QUOTED PASSAGE
BEGIN
Middle East friendships

Slate created a beautiful map showing the complexities of the friendships in the Middle East:

Go to the original here and click on each of the smileys for additional information. The message of this chart is clear: it is complicated. The same information can be displayed simpler by focusing on the just the green relationships. The following pattern emerges, highlighting among other things why it is so difficult to get Israel and Hamas to communicate.

·Images

Overwhelming images

Images are much better than words to amplify a message, but sometimes they can be too distracting. If people are staring in awe at this stunning photograph you found, they might just forget for a second about the message you are showing/talking about.

Image source

·Images

Twitter goes PPT

Twitter is keen to find ways to become more accessible to a broader audience, beyond the tech-savvy early adopters. The answer so far: images. Images grab the attention better than obscure hashtags and @ reply’s, and - sneakily - provides a way around the 140 character limit on a Tweet.

The results, lots of poor visuals. This large headshot is an attention grabber, but I am not sure whether Twitter users will take the time to read through the dense bullet points.

·Images

Picfair

A new stock image site Picfair joins the crowded market. It is a market place where photographers set their own price for their work. You can search by theme and keywords.

The good: The site has not been invaded (yet?) by the producers of plastic, cheesy, generic stock images. Photographs are interesting, spontaneous, and original.

The bad: Because of the lack of stock libraries, the range is (still) limited, and this is not the site to find banal but practical images (a bucket on a white background).

Hopefully one of the many small sites that try to provide an alternative to the stock photo giants will rise to become a player that is big enough to serve as a one-stop-shop for quality images.

(Image in this screen shot by Adam Batterbee)

·Art

NY Met puts collection online

The New York Metropolitan Museum of Art has put 400,000 super high resolution images of their collection online, free to use. Great for use in presentations.

·Keynote

Screenshots are great

Aspect ratios, dots per inch, file formats and conversions, forgetting where you saved that file, these are all problems that are disrupting my creative workflow. More and more I just work with screen shots. If the image looks sharp on my big 27" monitor, I crop it as I want it, and use it in my presentation. It could have been a JPG, a PNG, a web page, a PDF document, a Keynote file, it does not matter. CMD-SHIFT-4- and “click”, done.

·Keynote

Consolidation chart

This is a nice way to show consolidation in an industry. You can digest the chart in 2 ways: on the podium you see the big picture of consolidating financial institutions, reading in close-up on the screen, you can see the details. The chart could have been better if the width of the arrows would represent the assets under management of the banks, some of these acquisitions were bigger than others.
END
WHAT YOU ARE ASKED TO DO
In the blog posts about presentation visuals, how many high-resolution images of its collection did the New York Metropolitan Museum of Art put online?

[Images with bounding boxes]
BEGIN
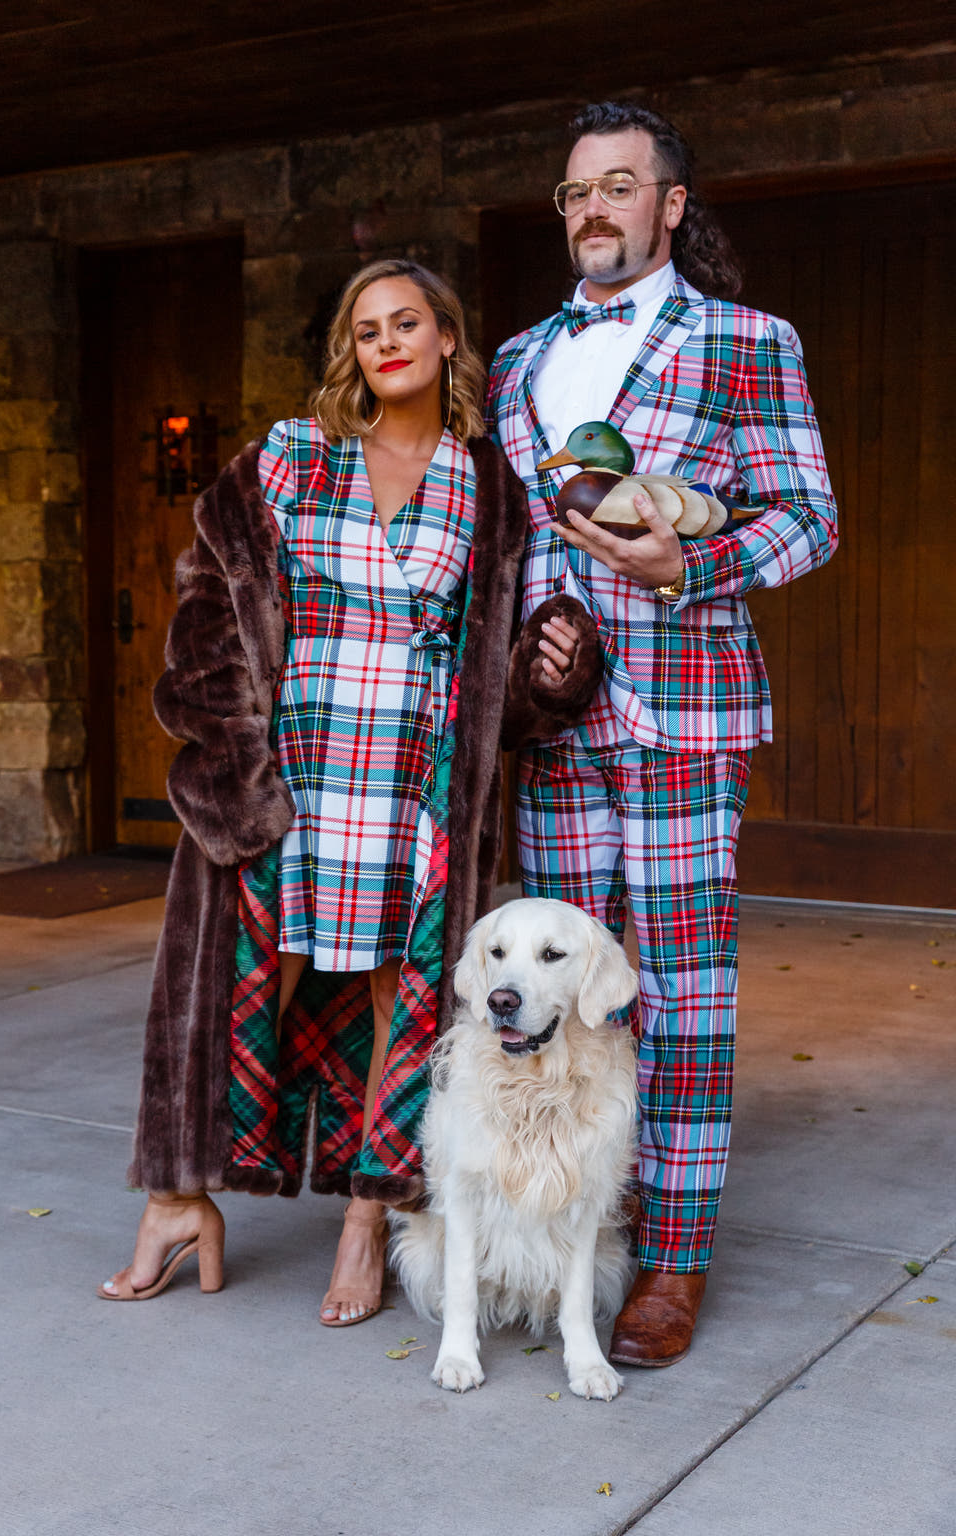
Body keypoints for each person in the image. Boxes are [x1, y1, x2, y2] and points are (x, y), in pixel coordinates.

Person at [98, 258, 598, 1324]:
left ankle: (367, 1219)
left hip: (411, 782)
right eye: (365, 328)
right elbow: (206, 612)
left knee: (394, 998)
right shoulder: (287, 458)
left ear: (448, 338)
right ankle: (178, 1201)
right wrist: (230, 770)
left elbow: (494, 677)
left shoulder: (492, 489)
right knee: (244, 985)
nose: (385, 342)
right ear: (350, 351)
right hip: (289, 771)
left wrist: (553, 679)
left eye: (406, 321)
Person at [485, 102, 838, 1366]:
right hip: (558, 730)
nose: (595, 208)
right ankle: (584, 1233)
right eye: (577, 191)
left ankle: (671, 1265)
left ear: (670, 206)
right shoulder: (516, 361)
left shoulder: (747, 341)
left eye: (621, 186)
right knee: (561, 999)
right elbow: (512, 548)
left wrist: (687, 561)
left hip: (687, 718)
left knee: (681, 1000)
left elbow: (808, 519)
END
SOLUTION BELOW
400,000